The Fourth Sex: Adolescent Extremes
9 January – 9 February 2003

Despite the present trend for corroboration between fashion and art, few examples have been as believable as the exhibition The Fourth Sex: Adolescent Extremes, in spite of its somewhat pretentious title. The show was initiated by Florence’s annual men’s fashion trade fair, Pitti Uomo, but this somewhat banal commercial element has done nothing to undermine its integrity. The exhibition’s curator, Francesco Bonami, who is also curating this year’s Venice Biennale, teamed up with Belgian fashion designer Raf Simons to explore youth’s private angst and apathy vis à vis approaching adulthood.

The exhibition was held in the city’s former train station, where a regiment of specially constructed cubes provided a dramatic labyrinthine setting. Black on the outside with white interiors, they formed a small cityscape where works by prominent artists mixed with magazine editorials, video commercials and film stills.
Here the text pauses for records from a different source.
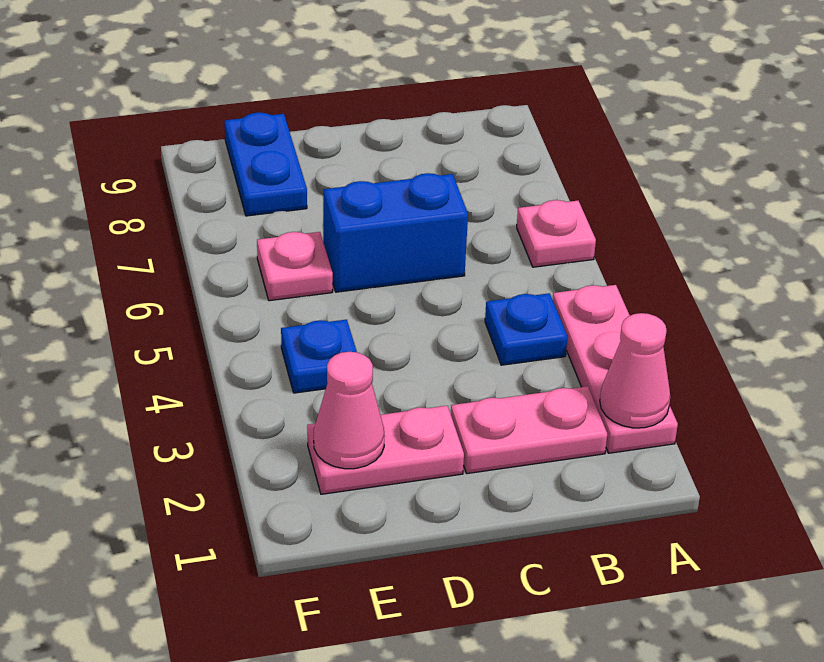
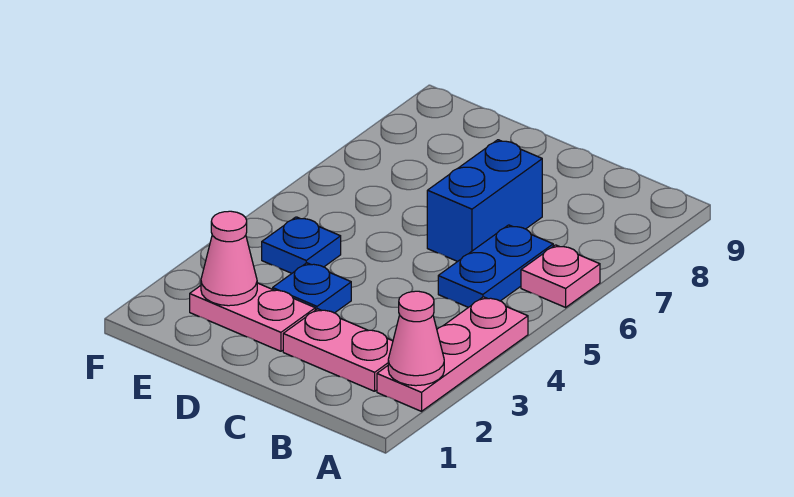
blue 1x1 plate [485,293,568,365] -> blue 1x1 plate moved to [273,263,351,313]
blue 1x2 brick [323,173,468,292] -> blue 1x2 brick turned to [427,140,542,261]
pink 1x1 plate [257,232,333,301] -> none
blue 1x2 plate [225,112,307,216] -> blue 1x2 plate moved to [438,225,553,307]

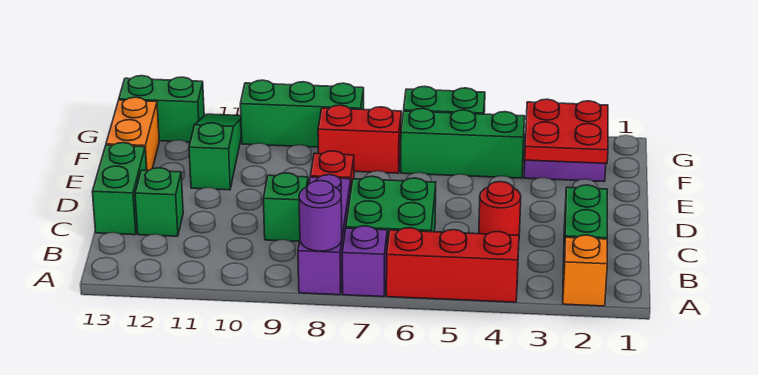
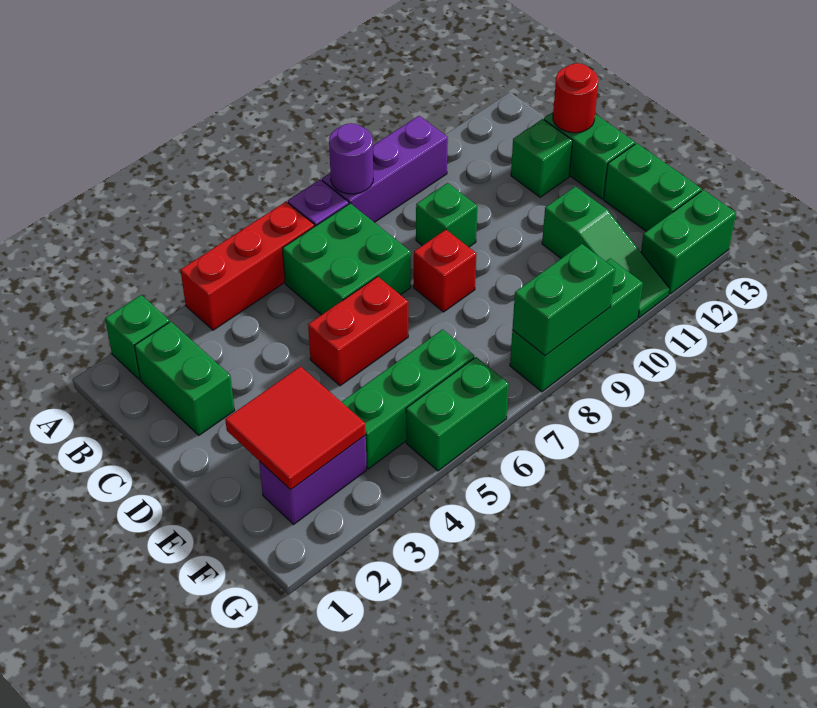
orange 1x1 brick [563,235,607,306] -> green 1x1 brick [105,295,170,380]
purple 1x3 brick [298,175,351,295] -> purple 1x3 brick turned to [322,116,448,222]
red 1x1 round brick [479,182,521,235] -> red 1x1 round brick moved to [553,63,598,133]
red 2x2 plate [525,99,608,164] -> red 2x2 tile [225,367,366,490]
orange 1x2 brick [106,97,159,171] -> green 1x2 brick [604,143,702,232]
red 1x2 brick [318,105,401,173] -> red 1x2 brick moved to [308,277,408,386]
none -> green 1x2 brick [512,244,615,356]

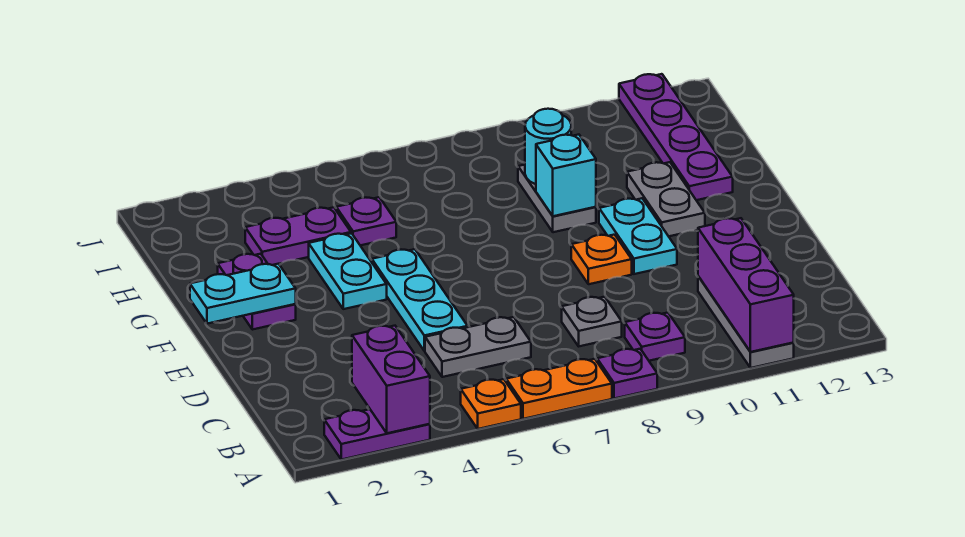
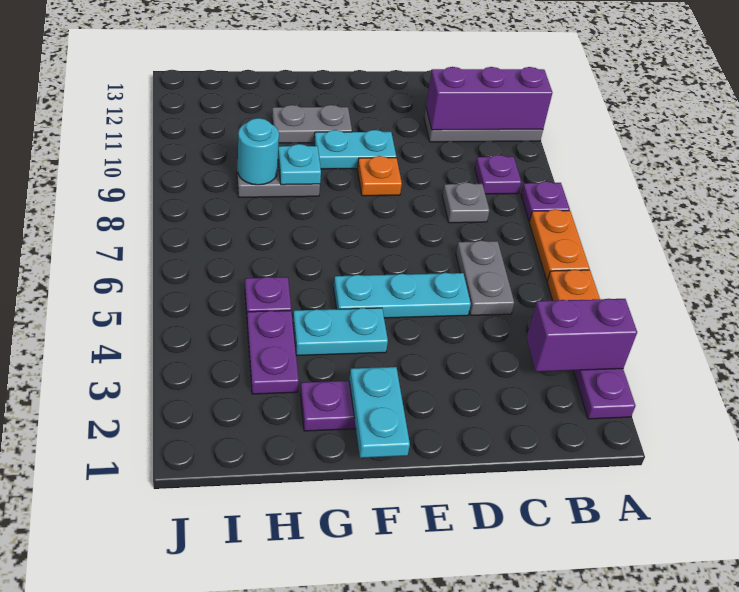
cyan 1x1 brick [536,135,596,216] -> cyan 1x1 plate [278,144,321,185]
purple 1x4 plate [619,74,733,200] -> none

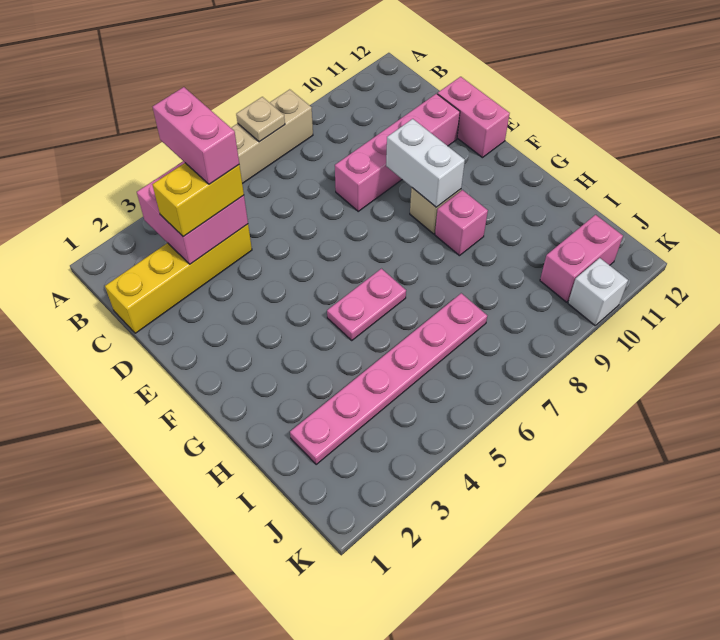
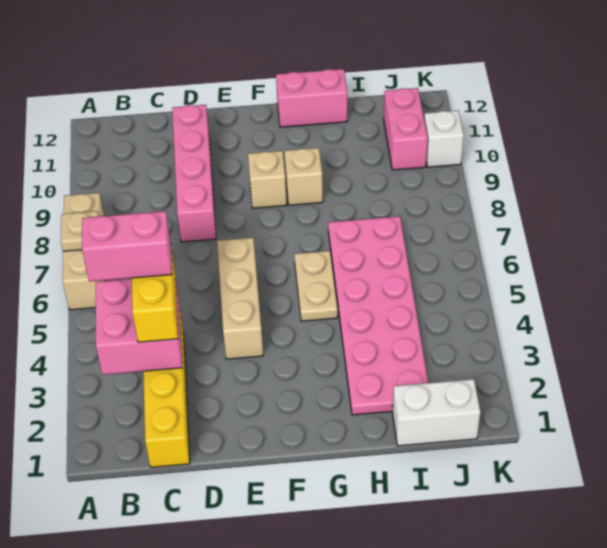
pink 1x2 brick [438,77,510,158] -> pink 1x2 brick moved to [276,69,347,127]
none -> tan 1x3 brick [217,238,263,359]
white 1x2 brick [386,119,465,207] -> white 1x2 brick moved to [393,379,480,446]
pink 1x2 plate [327,269,406,340] -> tan 1x2 plate [294,251,338,321]
pink 1x1 brick [435,190,488,256] -> tan 1x1 brick [284,148,323,205]
pink 1x6 plate [290,293,487,464] -> pink 2x6 plate [328,216,428,415]

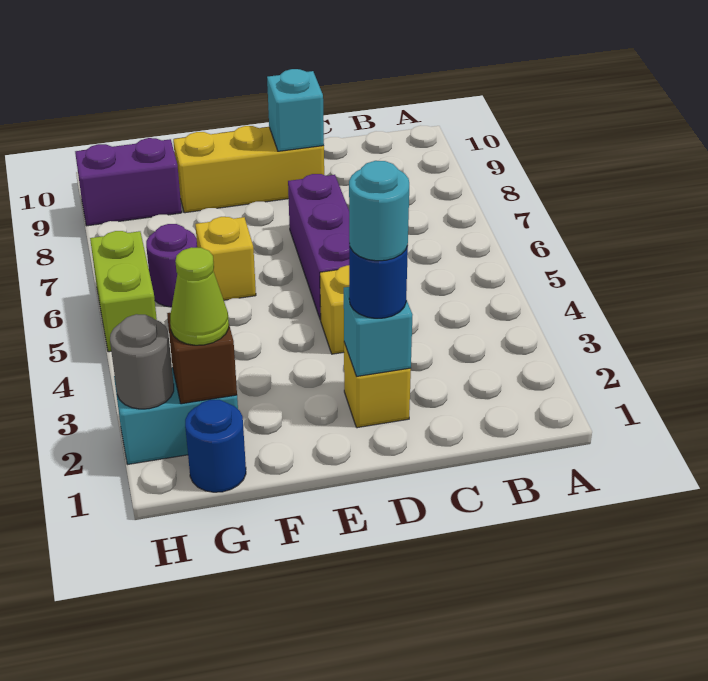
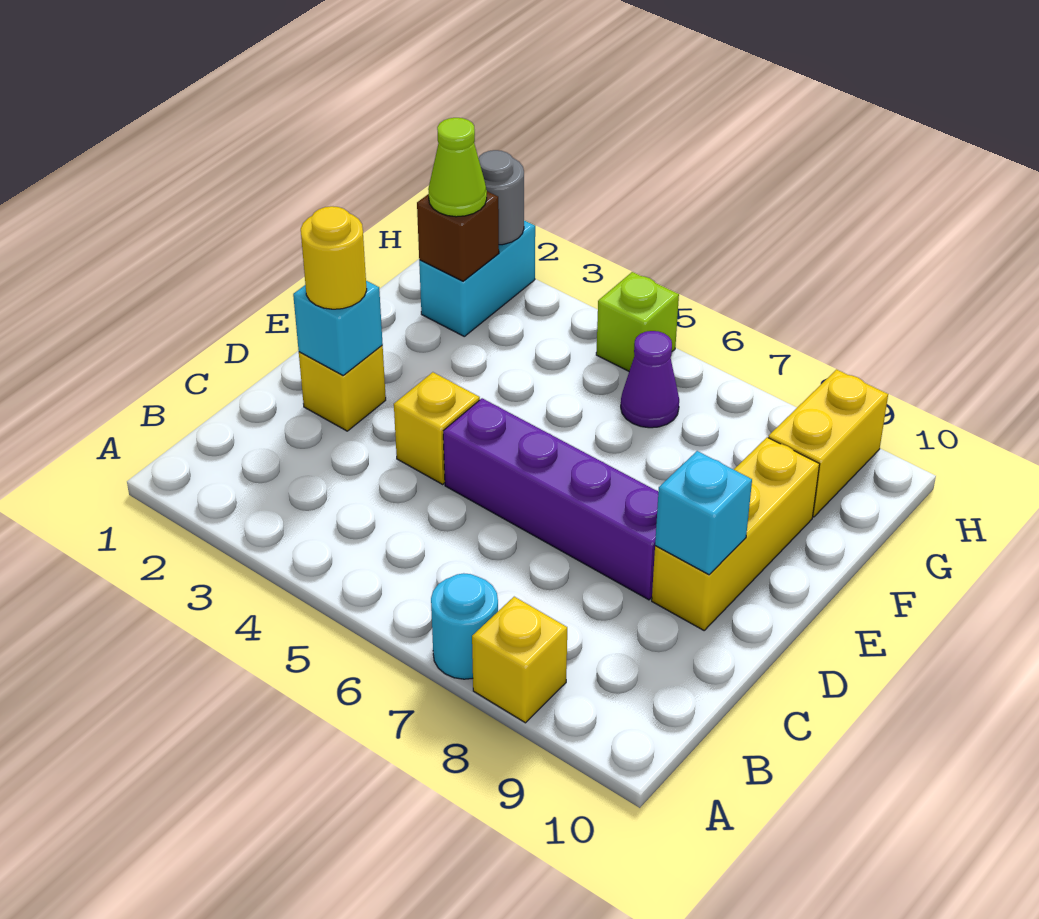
blue 1x1 round brick [349,244,408,318] -> yellow 1x1 round brick [301,206,367,309]
cyan 1x1 round brick [349,161,409,261] -> cyan 1x1 round brick moved to [431,573,498,679]
purple 1x3 brick [288,174,349,320] -> purple 1x4 brick [443,398,658,600]
yellow 1x1 brick [195,217,256,300] -> yellow 1x1 brick moved to [472,597,567,723]
blue 1x1 round brick [185,400,246,492] -> none
purple 1x1 round brick [146,224,197,307] -> purple 1x1 cone [621,331,679,428]
purple 1x2 brick [75,138,182,226] -> yellow 1x2 brick [768,370,888,517]
lime 1x2 brick [90,231,157,352] -> lime 1x1 brick [596,272,679,371]

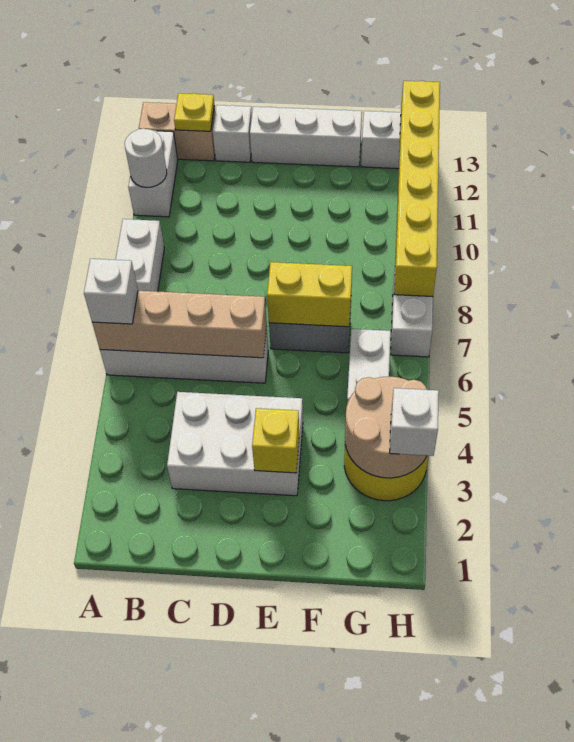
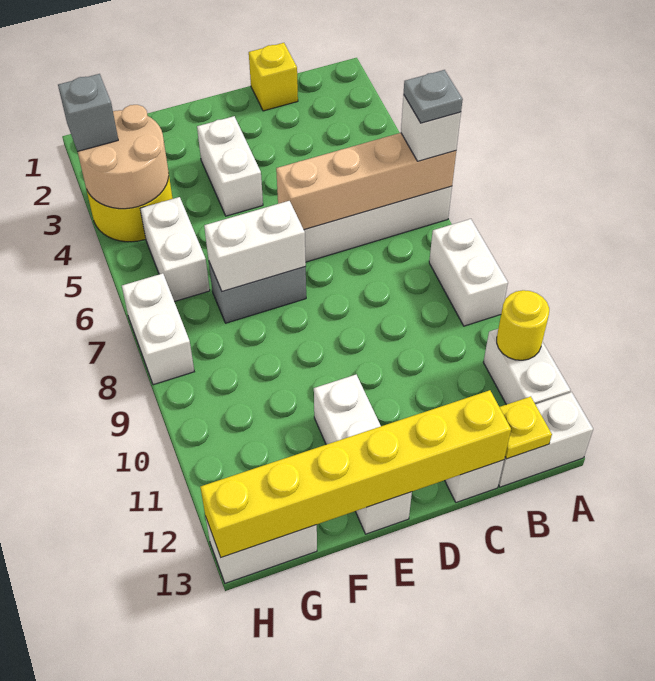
none -> grey 1x1 plate [404,70,463,123]
white 1x1 round brick [125,128,167,188] -> yellow 1x1 round brick [497,290,549,360]
tan 1x2 brick [139,102,215,161] -> white 1x2 brick [498,392,593,487]
white 2x3 brick [167,392,303,496] -> white 1x2 brick [197,116,263,216]
white 1x3 brick [250,107,362,167] -> white 1x3 brick turned to [314,375,412,534]
yellow 1x1 brick [252,408,299,473] -> yellow 1x1 brick moved to [249,43,298,111]
yellow 1x2 brick [267,262,352,327] -> white 1x2 brick [204,201,306,291]
white 1x1 brick [390,388,439,456] -> grey 1x1 brick [58,74,118,151]
yellow 1x6 brick [394,81,440,297] -> yellow 1x6 brick turned to [200,390,511,557]

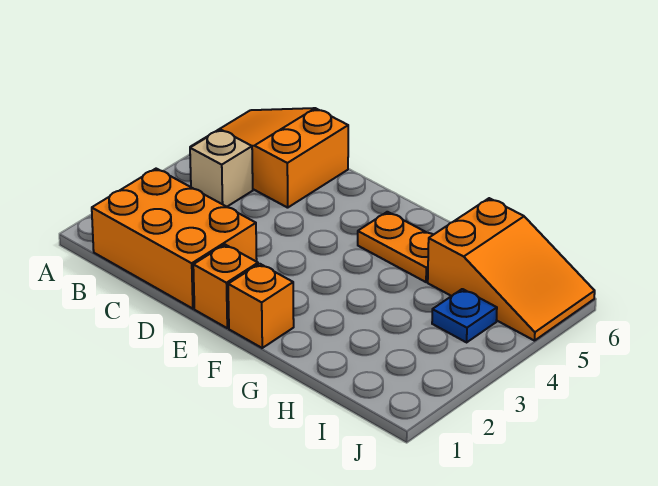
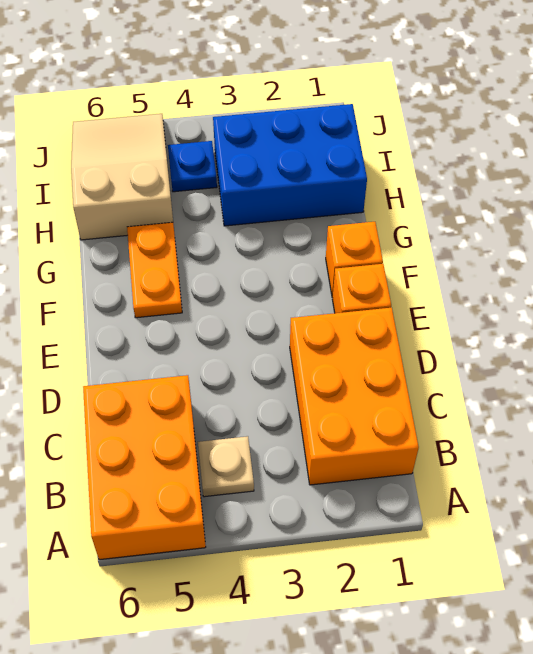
orange 2x3 slope [191,108,348,208] -> orange 2x3 brick [83,375,206,560]
tan 1x1 brick [190,129,253,207] -> tan 1x1 plate [198,436,254,497]
none -> blue 2x3 brick [213,104,367,226]
orange 2x3 slope [428,198,595,341] -> tan 2x3 slope [71,114,173,240]

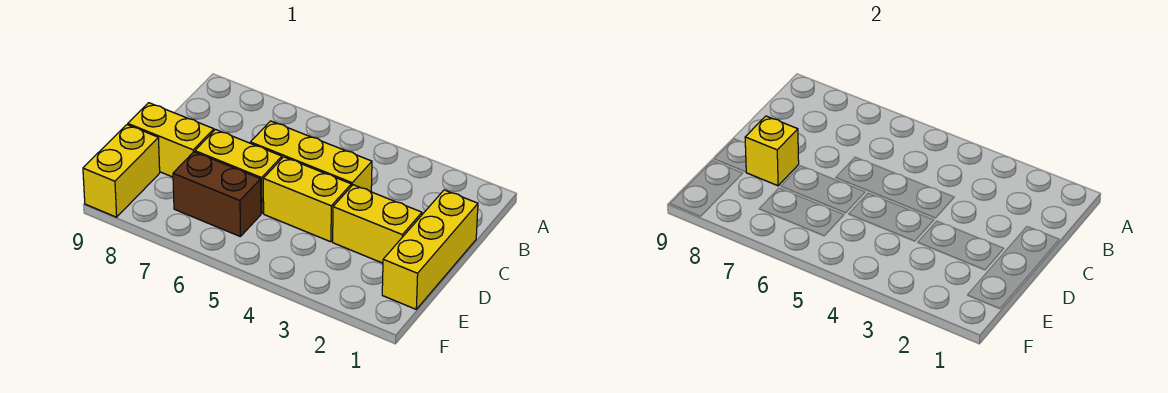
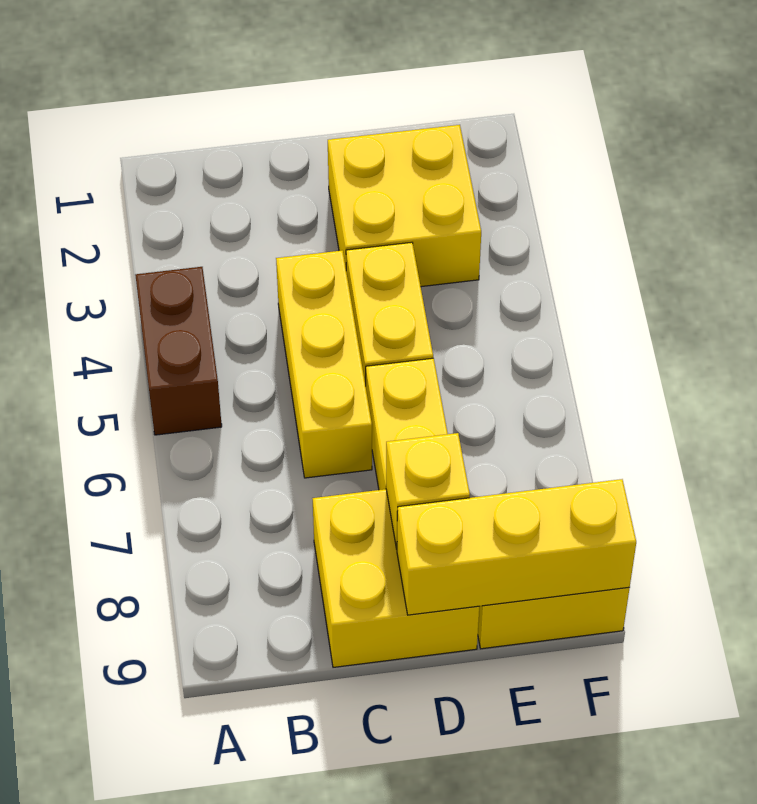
yellow 1x3 brick [382,190,478,309] -> yellow 1x3 brick moved to [397,479,636,615]
yellow 1x2 brick [333,185,422,263] -> yellow 2x2 brick [328,125,481,287]
yellow 1x2 brick [128,103,214,177] -> yellow 2x2 brick [312,489,479,667]
brown 1x2 brick [173,152,261,237] -> brown 1x2 brick moved to [135,267,222,435]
This elegant but neutral setting formed a perfect contrast to the volatile subject matter: youth’s rite of passage from puberty into adulthood, focusing specifically on that complex cocktail of creative and destructive forces unleashed by all those pubescent hormones. Opting for the diversity of adolescence and making the search for identity (hence fashion) the essence of the show, Bonami and Simons concentrated on the private experience rather than political expression. Few student uproars but plenty of sexual insecurity and bravura. From almost dry taxonomical observations, like the rise of awkward self-consciousness in Rineke Dijkstra’s photo-sequence of a young girl growing up in a refugee situation in the Netherlands (Almerisa, 1994 – 2002), to photographers Parsons & Hay’s registration of misguided anger from a virile youth towards the pinnacle of bourgeois romance (Fuck You Sunset, 2000), all works were chosen for their display of, often clumsily suppressed, bouts of energy, confusion and emotional denial. Surprising were the number of sculptures, most notably Bjarne Melgaard’s piece about frustrated youth’s flirtation with suicide (Untitled, 2001).

And this is where the show gained credibility. At no point did it become the advocate of fashion’s fascination with the subject, that ultimate sales tool, especially where nostalgically lingering adults are concerned. Instead, it focused on the source of fashion’s inspiration; the confusing road towards an allegedly adult, personal identity.